- Born: February 10, 1891 Methuen, Massachusetts, U.S.
- Died: December 18, 1977 (aged 86) Cincinnati, Ohio, U.S.
- Occupation: Classical scholar

Academic background
- Alma mater: Bates College; University of Illinois Urbana-Champaign;
- Thesis: The Size of the Slave Population at Athens during the Fifth and Fourth Centuries before Christ (1923)
- Doctoral advisor: William Abbott Oldfather

Academic work
- Discipline: Classical studies
- Sub-discipline: History of ancient sport
- Institutions: North Central College; Western Reserve University; University of Cincinnati; Ohio State University; University of Oklahoma; Miami University;

= Rachel Sargent Robinson =

American classical scholar (1891–1977)

Rachel Louisa Sargent Robinson (February 10, 1891 – December 18, 1977) was an American classical scholar. While working at North Central College, she published The Story of Greek Athletics (1927), which would later get an updated edition, Sources for the History of Greek Athletics (1955).

==Biography==
Rachel Louisa Sargent was born on February 10, 1891, in Methuen, Massachusetts. Her parents were Agnes (née Jackman) and Walter Sargent.

Needing money for higher education tuition, she began working as a high school Latin teacher, teaching at Westbrook College (1914–1916) while she got her AB at Bates College in 1914. Afterwards she moved to Illinois and taught at Champaign Central High School (1917–1920) while studying at the nearby University of Illinois Urbana-Champaign, where she got her AM in 1917.

After teaching at Shortridge High School (1920–1922) in Indianapolis, she returned to the Champaign–Urbana metropolitan area, where she taught at University Laboratory High School (1922–1924) and got her PhD from the University of Illinois in 1923. Her PhD thesis, advised by William Abbott Oldfather, was titled The Size of the Slave Population at Athens during the Fifth and Fourth Centuries before Christ, and it was what allowed her to receive her Guggenheim Fellowship in 1928. She later used the fellowship to do research in Greece, which C. R. Trahman later called "one of the happiest periods in her life".

In 1924, she began working at North Central College, where she was a classics teacher until 1928 and was head of the Department of Classics from 1924 until 1929. In 1929, she moved to Western Reserve University and was an associate professor there until her resignation in 1931.

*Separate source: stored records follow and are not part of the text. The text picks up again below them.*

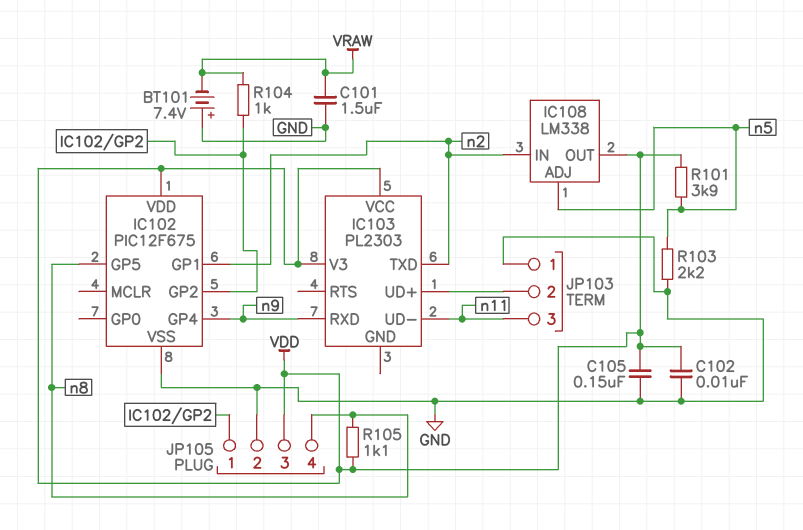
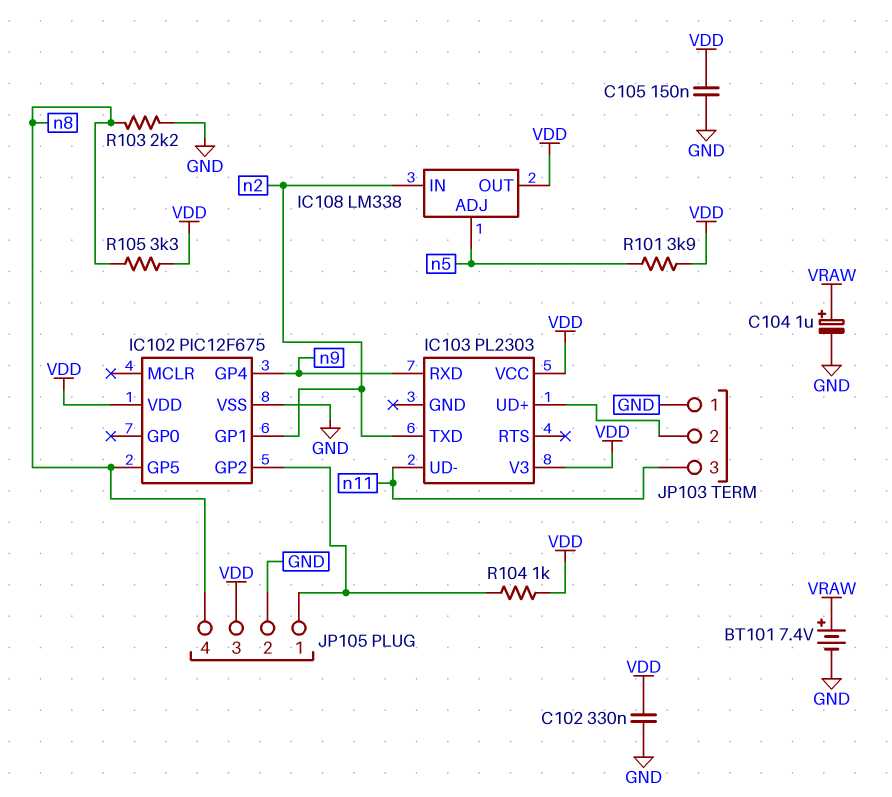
BT101: 7.4V (plus GND, minus VRAW) -> 7.4V (plus VRAW, minus GND)
C101: 1.5uF (GND, VRAW) -> none
C102: 10nF (GND, VDD) -> 330nF (GND, VDD)
C104: none -> 1uF (plus VRAW, minus GND)
R103: 2.2k (GND, n5) -> 2.2k (GND, n8)
R104: 1k (IC102/GP2, VRAW) -> 1k (IC102/GP2, VDD)
R105: 1.1k (VDD, n8) -> 3.3k (VDD, n8)

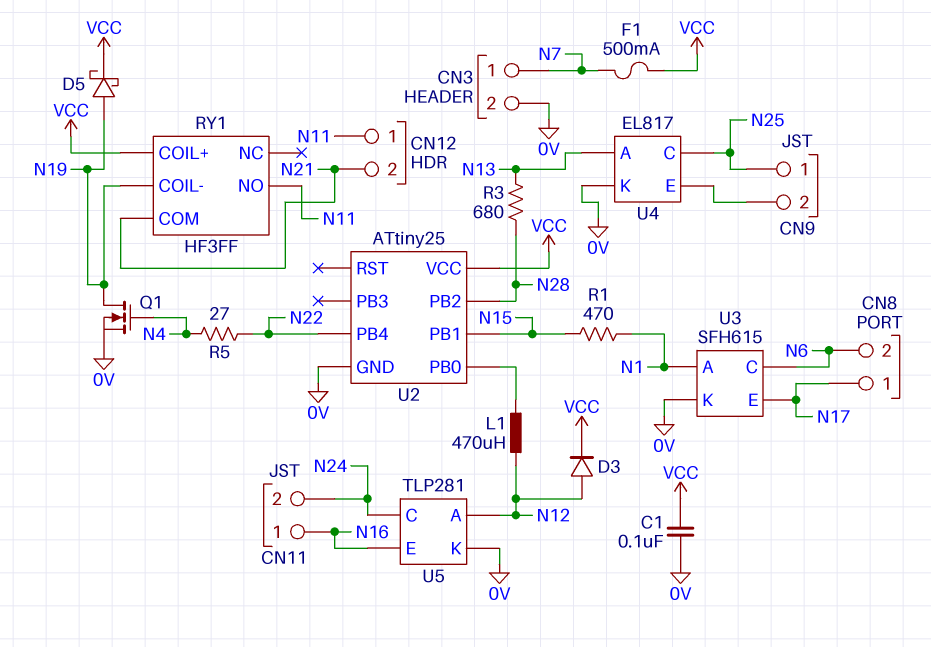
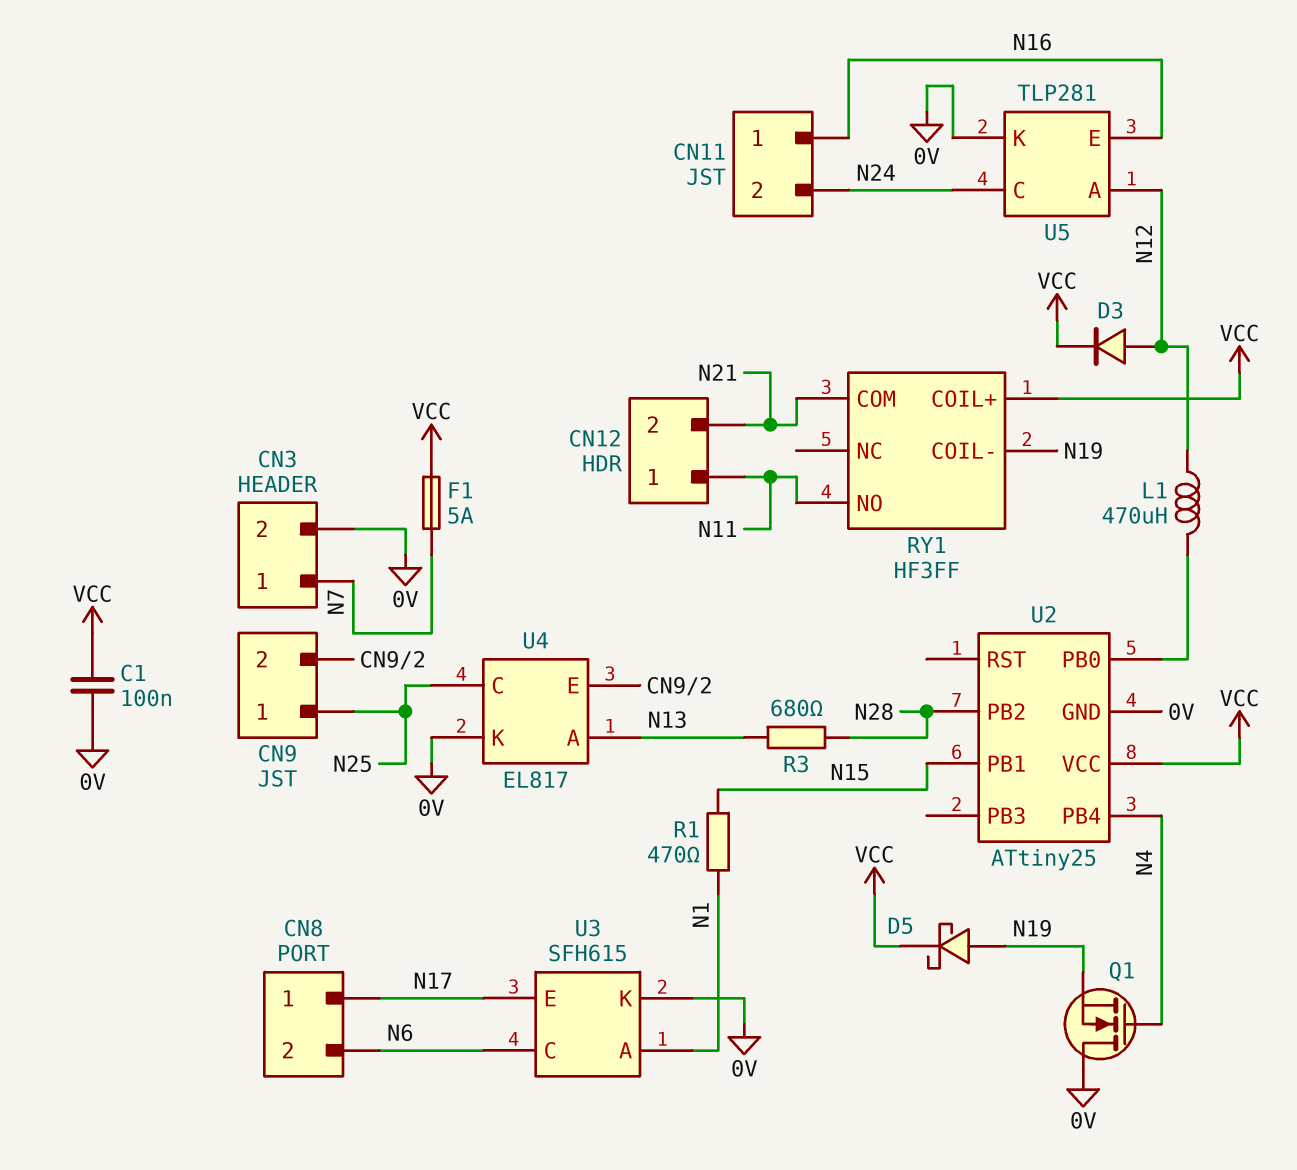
F1: 500mA (N7, VCC) -> 5A (N7, VCC)
Q1: NMOS (G N4, D N19, S 0V) -> NMOS (G N4, D 0V, S N19)
R5: 27 (N4, N22) -> none
U2 pin PB4: N22 -> N4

On June 20, 1931, she married Rodney Potter Robinson, a classics professor at the University of Cincinnati. The same year, she later moved to the University of Cincinnati, where she taught about English-language translations of Greek literature. She also spent several years organizing an informal session in which she and several classics students from the graduate school would spend an evening reading Greek together. She also accompanied him while he was Professor in Charge of the American Academy in Rome School of Classical Studies (1935–1937), and she would later take care of him after he had a severe myocardial infarction in 1941 until the latter's death on April 1, 1950. After her husband's death, she returned to academic positions to support herself financially, holding them at The Ohio State University, the University of Oklahoma, and Miami University.

As an academic, she specialized in sports in ancient history. While at North Central College, she and Oldfather worked on her 1927 book The Story of Greek Athletics. In 1955, she published Sources for the History of Greek Athletics, a larger update of The Story of Greek Athletics which would later see widespread usage in higher-educations courses in Ancient Greek sports.

Robinson died on December 18, 1977, in Cincinnati, aged 86. At the time of her death, she had been spending her free time working on a then-incomplete project similar to her 1927 book but focusing on the Roman era.